> [Tareas]:
• 1. Indica si cada afirmación concuerda con el fragmento sobre memoria e historia: (a) las manifestaciones mnemotécnicas del pasado pueden sustituir a la historia; (b) quienes elaboran esas manifestaciones actúan a veces con la mejor de las intenciones; (c) Tony Judt se dirigía a Timothy Snyder. Responde sí o no a cada una y cita textualmente las palabras del fragmento que lo deciden.
• 2. Transcribe sin cambios el pasaje del fragmento sobre memoria e historia que empieza con "Método severo, le" y sigue hasta "ligero y personal.".

Método severo, le decía Tony Judt a Timothy Snyder, previamente a su declaración de principios: “Las manifestaciones mnemotécnicas del pasado son inevitablemente parciales, insuficientes, selectivas; los encargados de elaborarlas se ven antes o después obligados a contar verdades a medias e incluso mentiras descaradas, a veces con la mejor de las intenciones, otras veces no. En todo caso, no pueden sustituir a la historia”.[2] Dicho de otro modo, la memoria tiene la facultad de sumirnos en un pasado artificial, ligero y personal.

> [Datos proporcionados]:
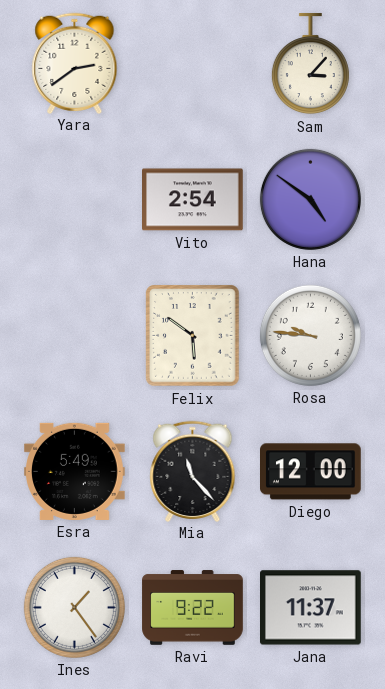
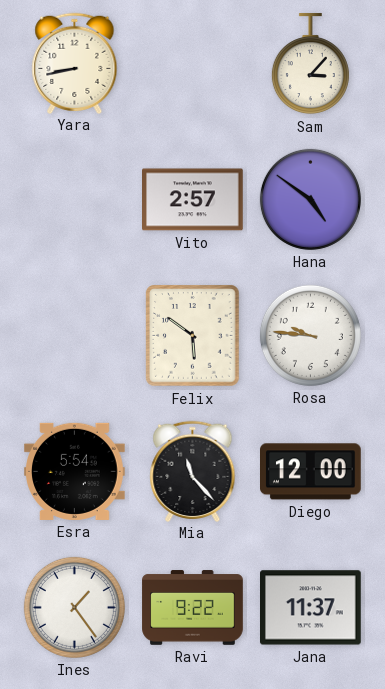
Yara: 2:39 -> 8:43
Vito: 2:54 -> 2:57
Esra: 5:49 -> 5:54
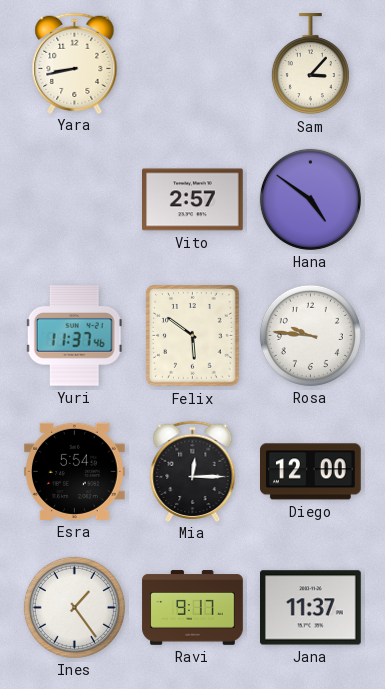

> [Soluciones]:
• 1.
(a) No: "En todo caso, no pueden sustituir a la historia".
(b) Sí: "a veces con la mejor de las intenciones".
(c) Sí: "le decía Tony Judt a Timothy Snyder".

• 2.
Método severo, le decía Tony Judt a Timothy Snyder, previamente a su declaración de principios: “Las manifestaciones mnemotécnicas del pasado son inevitablemente parciales, insuficientes, selectivas; los encargados de elaborarlas se ven antes o después obligados a contar verdades a medias e incluso mentiras descaradas, a veces con la mejor de las intenciones, otras veces no. En todo caso, no pueden sustituir a la historia”.[2] Dicho de otro modo, la memoria tiene la facultad de sumirnos en un pasado artificial, ligero y personal.